Document segment:

● ● ● ●

In this work the out-of-plane peel failure as well as the shear failure of thermoplastically welded joints are numerically investigated and evaluated. For this purpose different finite element models are constructed and provided with cohesive contacts at the corresponding joints. Particular emphasis was placed on the qualitatively correct mapping of the beginning of the damage and the propagation of the damage within the joining zones. The Limit of effectiveness is introduced to enable a simple and quick evaluation of the residual strength behaviour of L-pull specimens with filler material compared to L-pull specimens without filler material. The numerical investigations show very reasonable results. This leads the authors to the conclusion that the numerical models described here can be regarded as verified. A final and necessary validation of the models is part of further research tasks.

2 L-pull Sub-components

The L-pull sub-components are used to determine the maximum peel forces of the welded joint. In order to investigate and evaluate the quality of the thermoplastically welded joints, two different configurations A and B were selected. In configuration A, the roller bars are positioned parallel to the base of the L-angle. In addition, in configuration A, the distance between the roller bars was chosen so that one bar sits directly on the angled base with a roller bar distance of 50 mm (L50 model) and on the base plate⁴ completely with a roller bar distance of 80 mm (L80 model) on the other hand. In configuration B⁵, these are perpendicular to the angle base at a distance of 130 mm (L130 model).

Both the L-angle and the corresponding base plate consist of 12 UD layers of LM-PAEK⁶ material. This is a thermoplastic material resistant to high temperatures with a single layer thickness of 0.18333 mm. The entire symmetrical laminate structure was formed from two auxiliary laminates, each consisting of 6 individual layers. The stacking sequences of the two laminates were a = [+45/135/90/0/135/+45] and b = [+45/135/0/90/135/+45], respectively. The stacking sequence itself is based on the laminate structure of current and future CFRP shells and structures in aircraft construction.

● ● ● ●

Supplied entries:
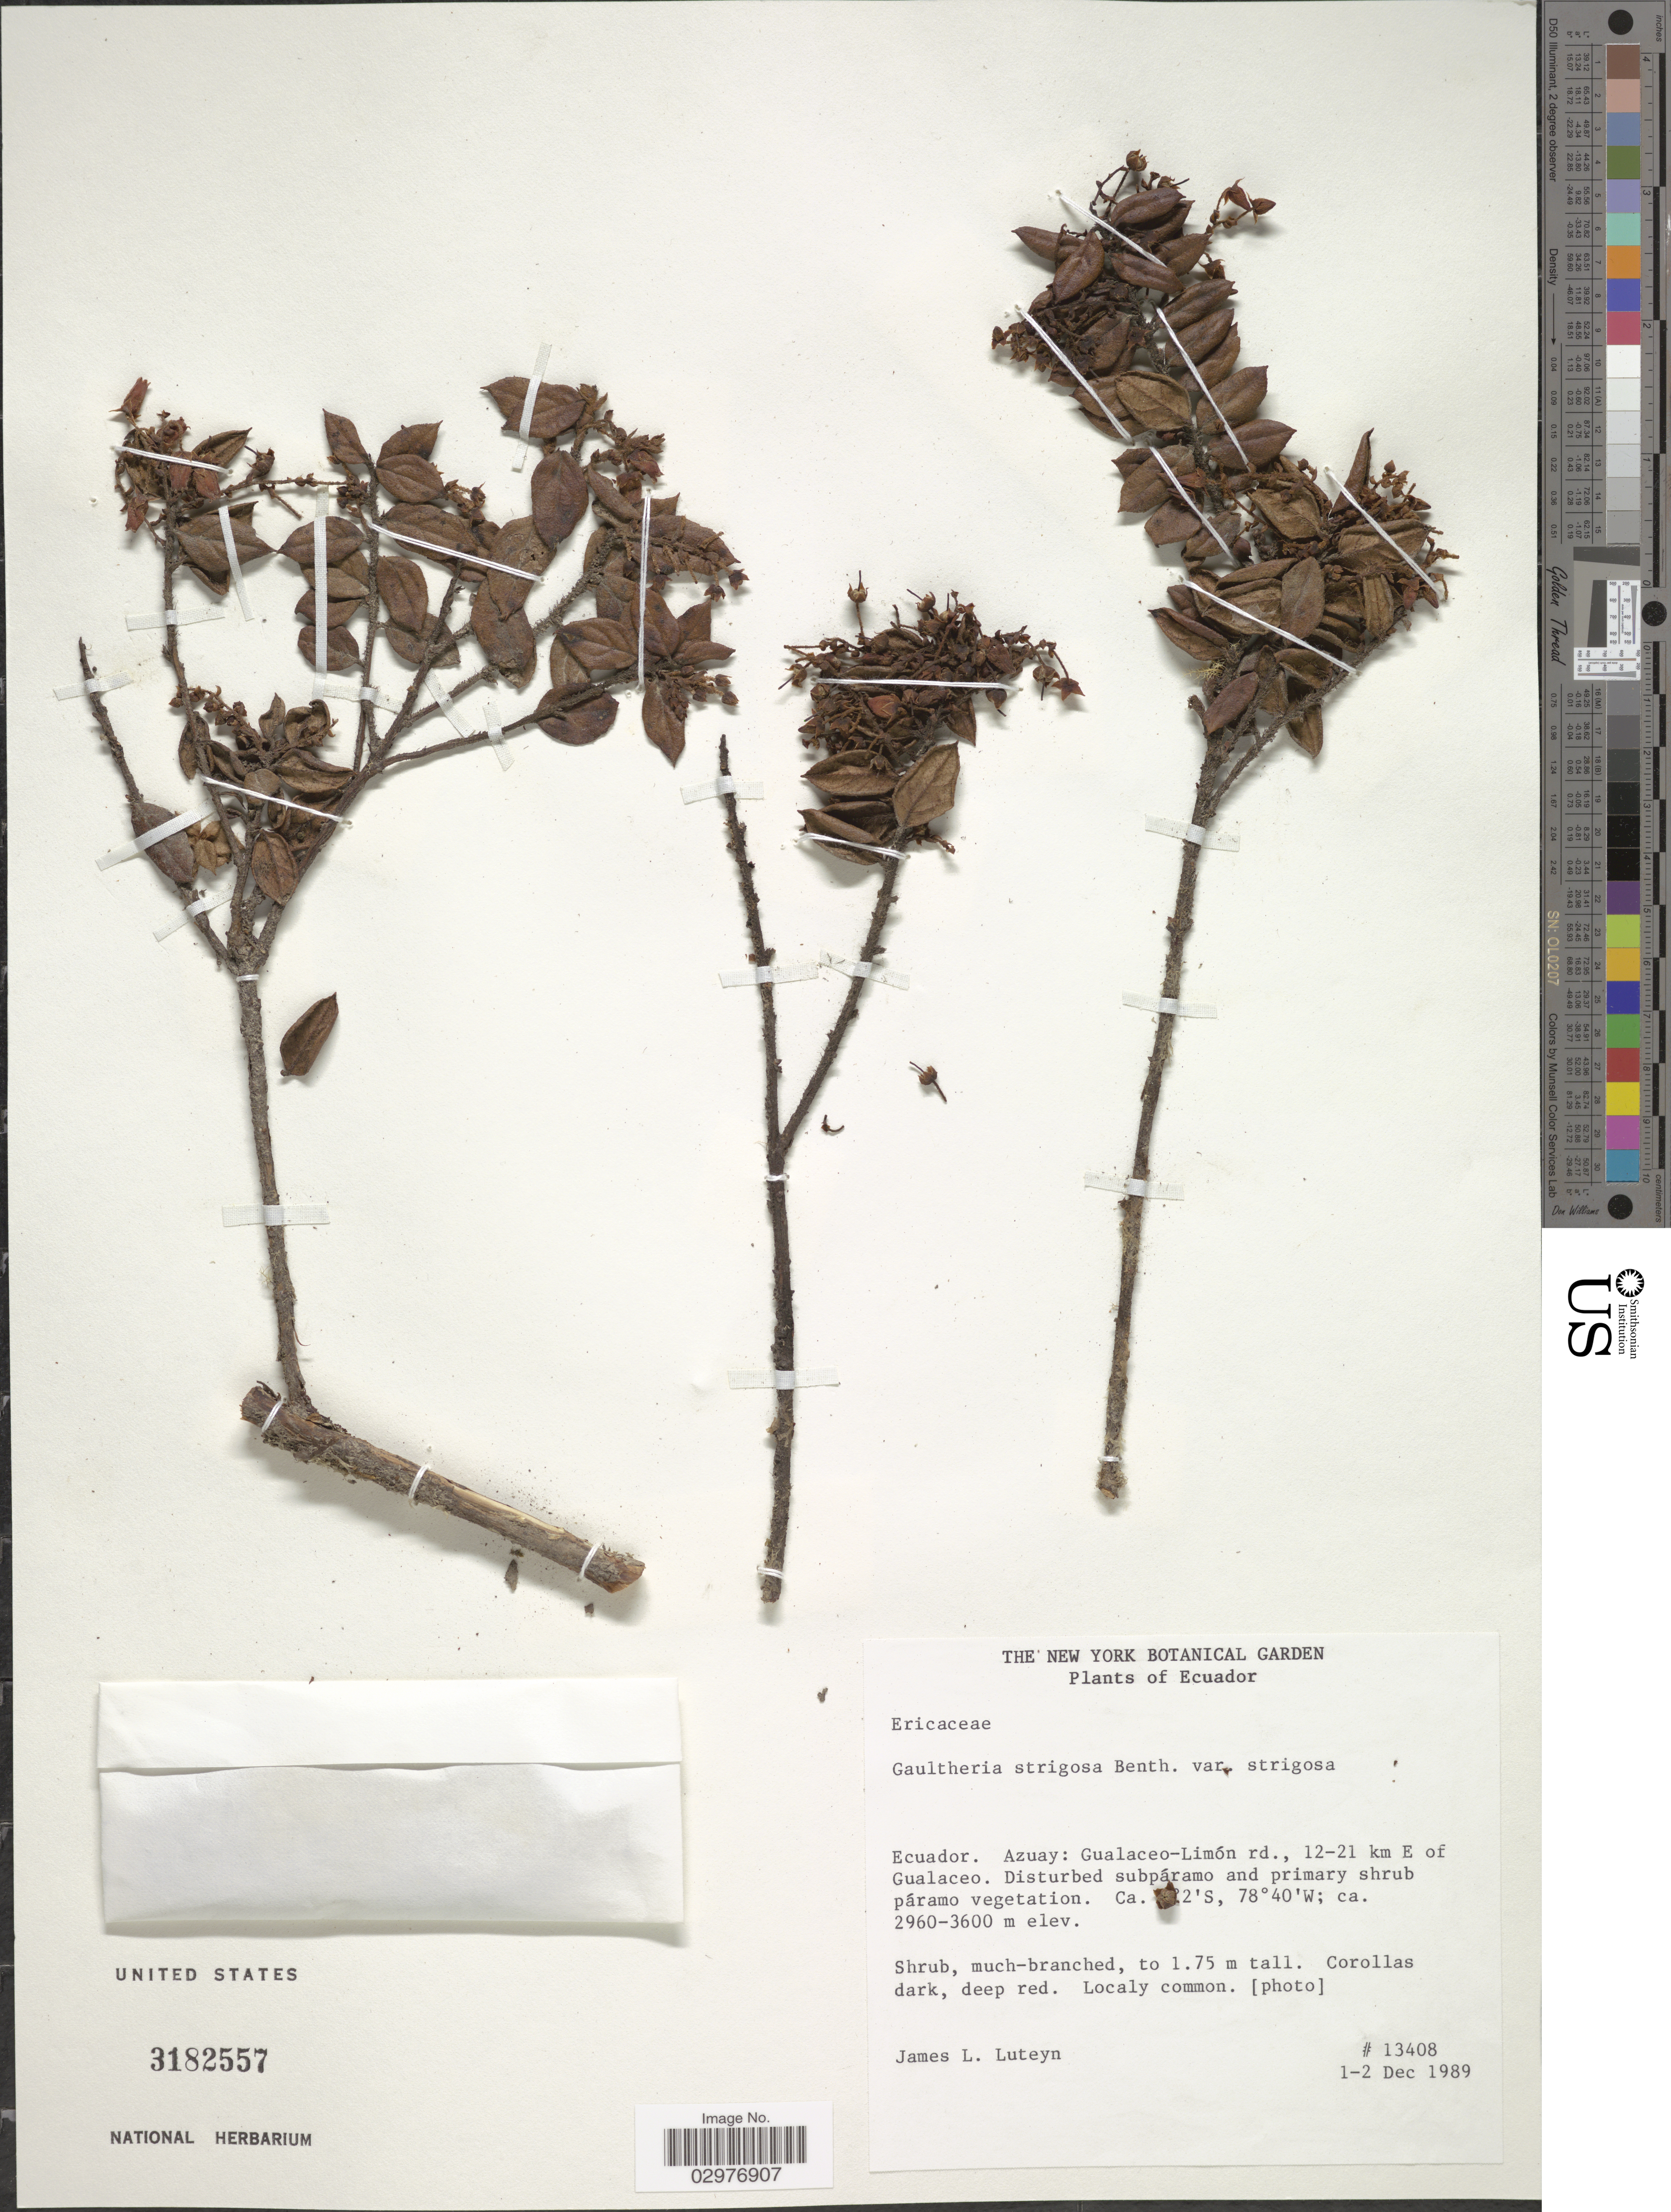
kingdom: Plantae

● ● ● ●

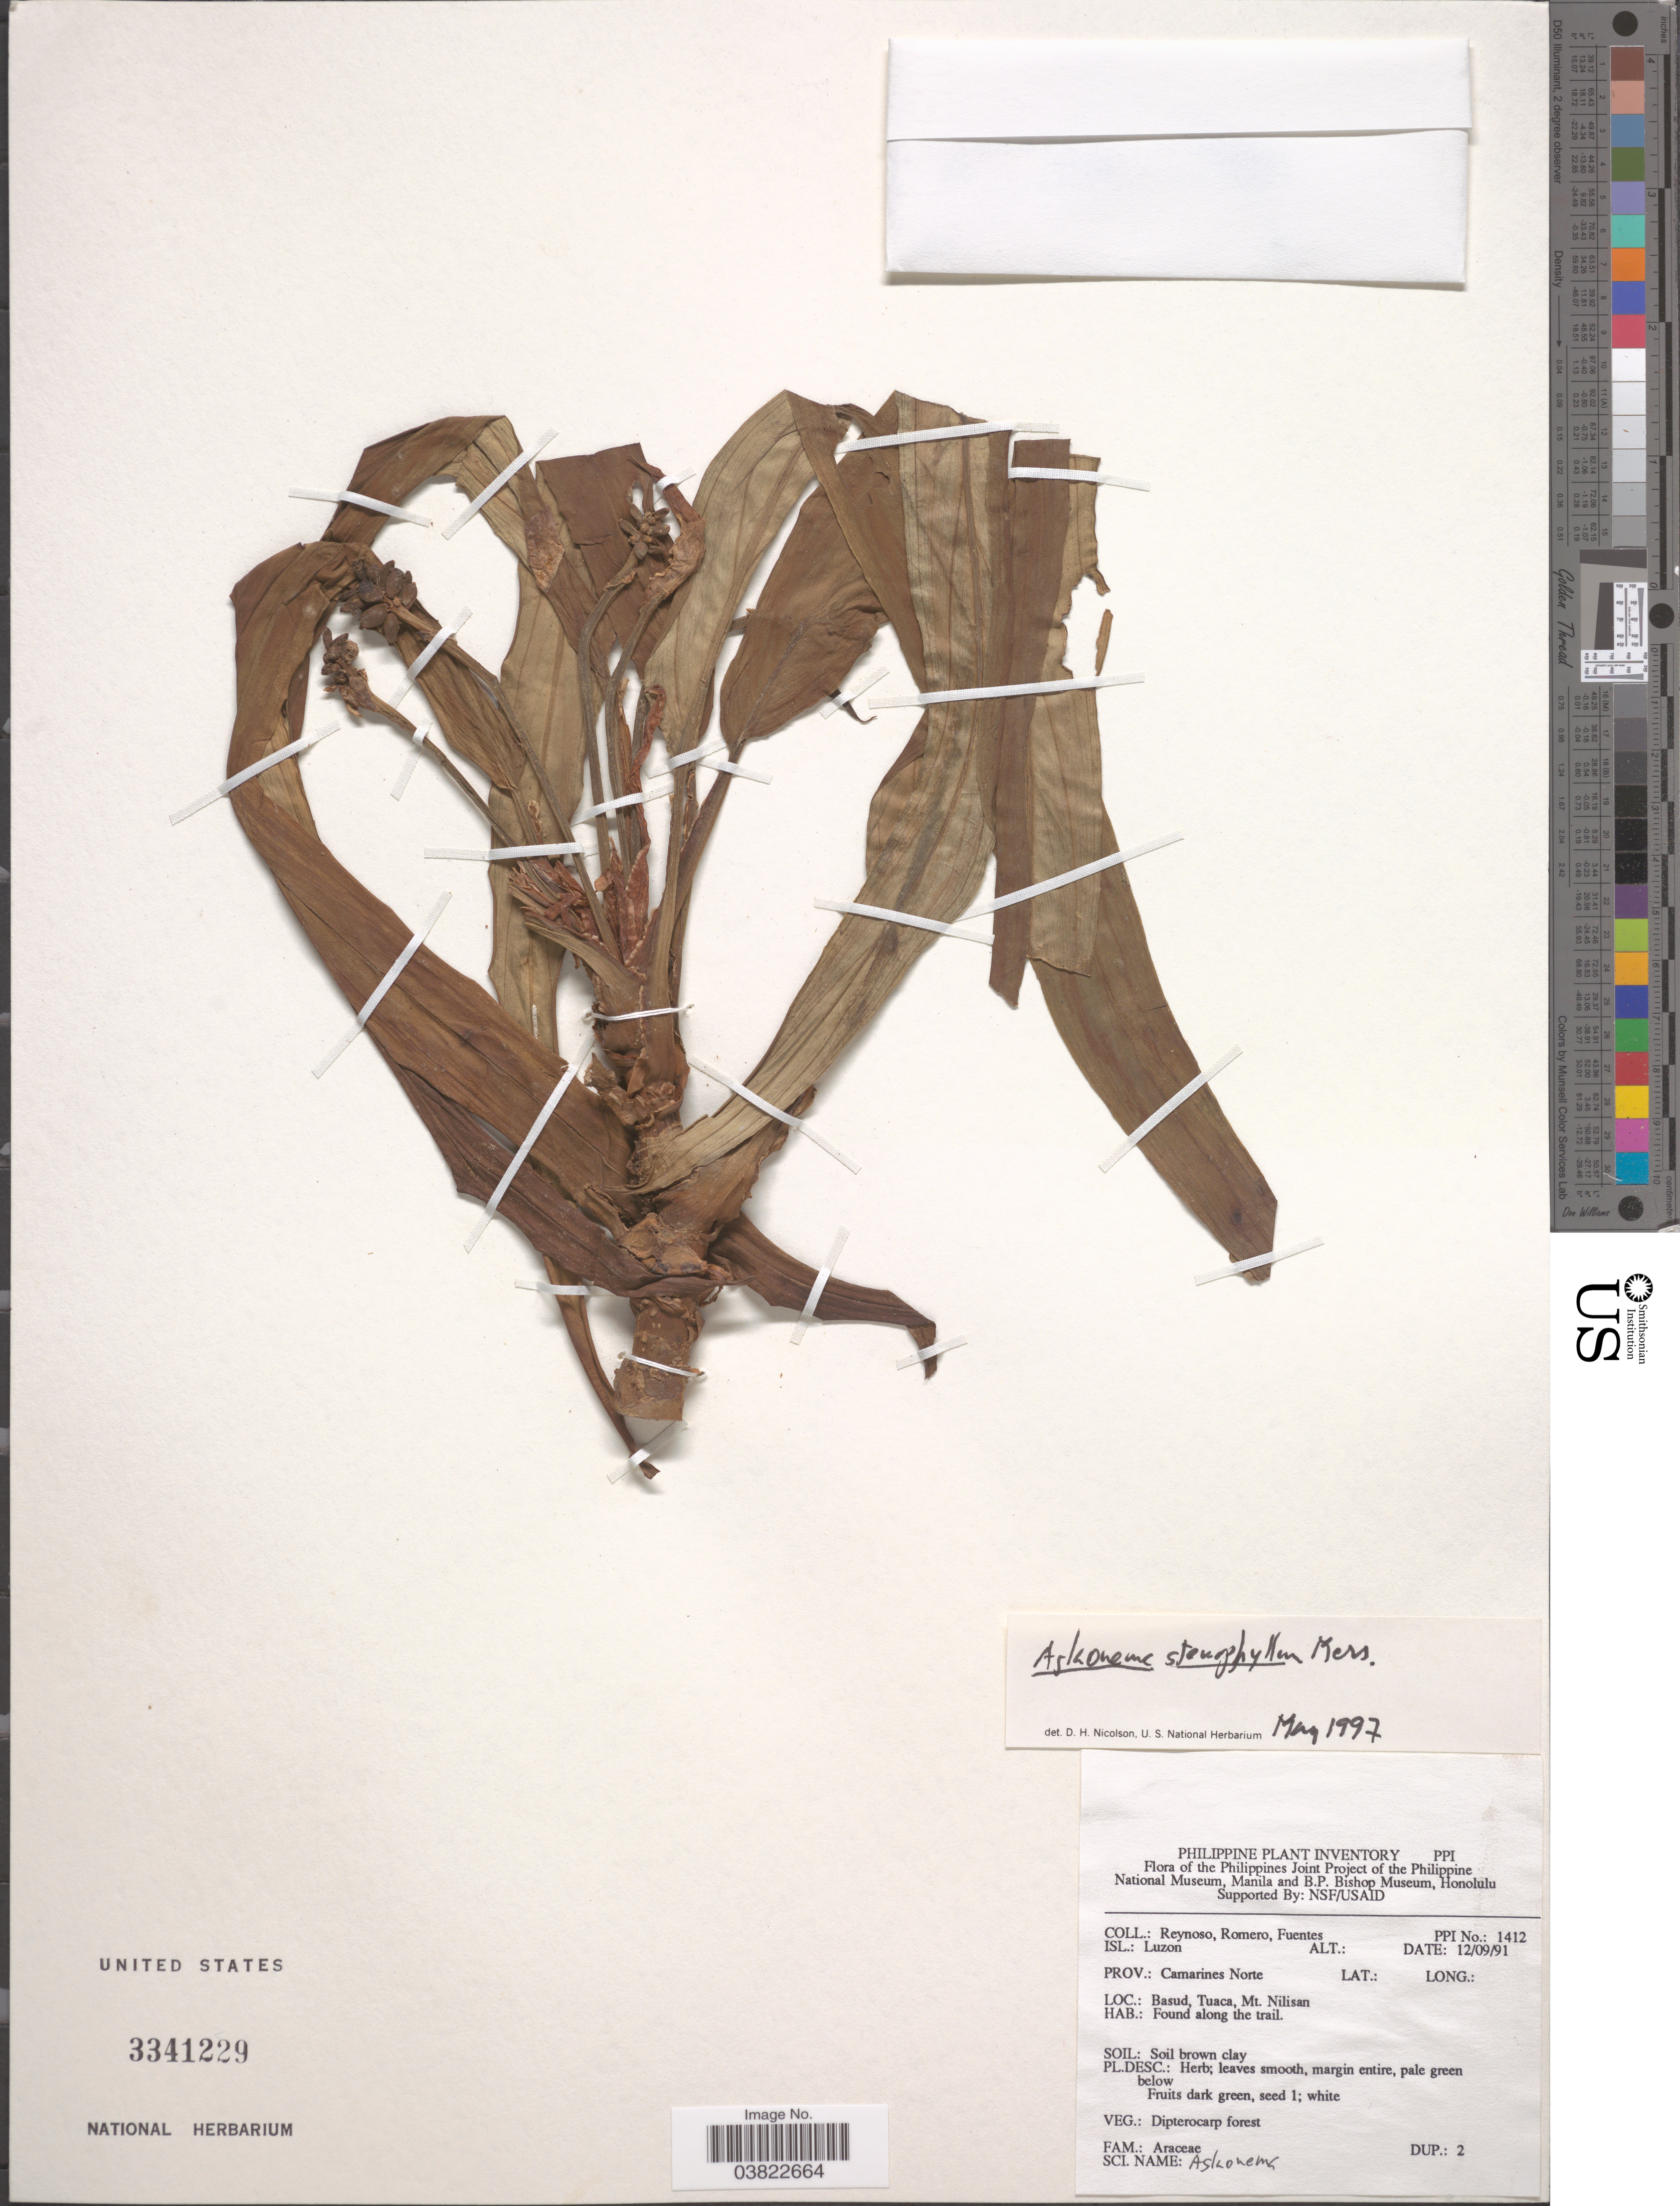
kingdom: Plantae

● ● ● ●

Problems and tasks:
A. Decide whether each statement agrees with the passage on welded joints, answering yes or no and quoting the deciding words: (i) the L-angle and the base plate each consist of 12 UD layers of LM-PAEK material; (ii) in configuration B the roller bars are parallel to the angle base; (iii) the authors regard the models as already validated.
B. Answer these questions on the passage on welded joints.
(i) What kind of contacts are the finite element models provided with at the joints?
(ii) What roller bar distance does the L80 model use?
(iii) What is the single layer thickness of the LM-PAEK material?
C. Rewrite the passage on welded joints from "2 L-pull Sub-components" up to and including "mm (L130 model).", changing "peel forces" to "pull-off forces".
The records have no connection to the passage on welded joints.

Final answers:
A.
(i) Yes: "Both the L-angle and the corresponding base plate consist of 12 UD layers of LM-PAEK⁶ material."
(ii) No: "In configuration B⁵, these are perpendicular to the angle base at a distance of 130 mm (L130 model)."
(iii) No: "A final and necessary validation of the models is part of further research tasks."

B.
(i) Cohesive contacts.
(ii) 80 mm.
(iii) 0.18333 mm.

C.
2 L-pull Sub-components

The L-pull sub-components are used to determine the maximum pull-off forces of the welded joint. In order to investigate and evaluate the quality of the thermoplastically welded joints, two different configurations A and B were selected. In configuration A, the roller bars are positioned parallel to the base of the L-angle. In addition, in configuration A, the distance between the roller bars was chosen so that one bar sits directly on the angled base with a roller bar distance of 50 mm (L50 model) and on the base plate⁴ completely with a roller bar distance of 80 mm (L80 model) on the other hand. In configuration B⁵, these are perpendicular to the angle base at a distance of 130 mm (L130 model).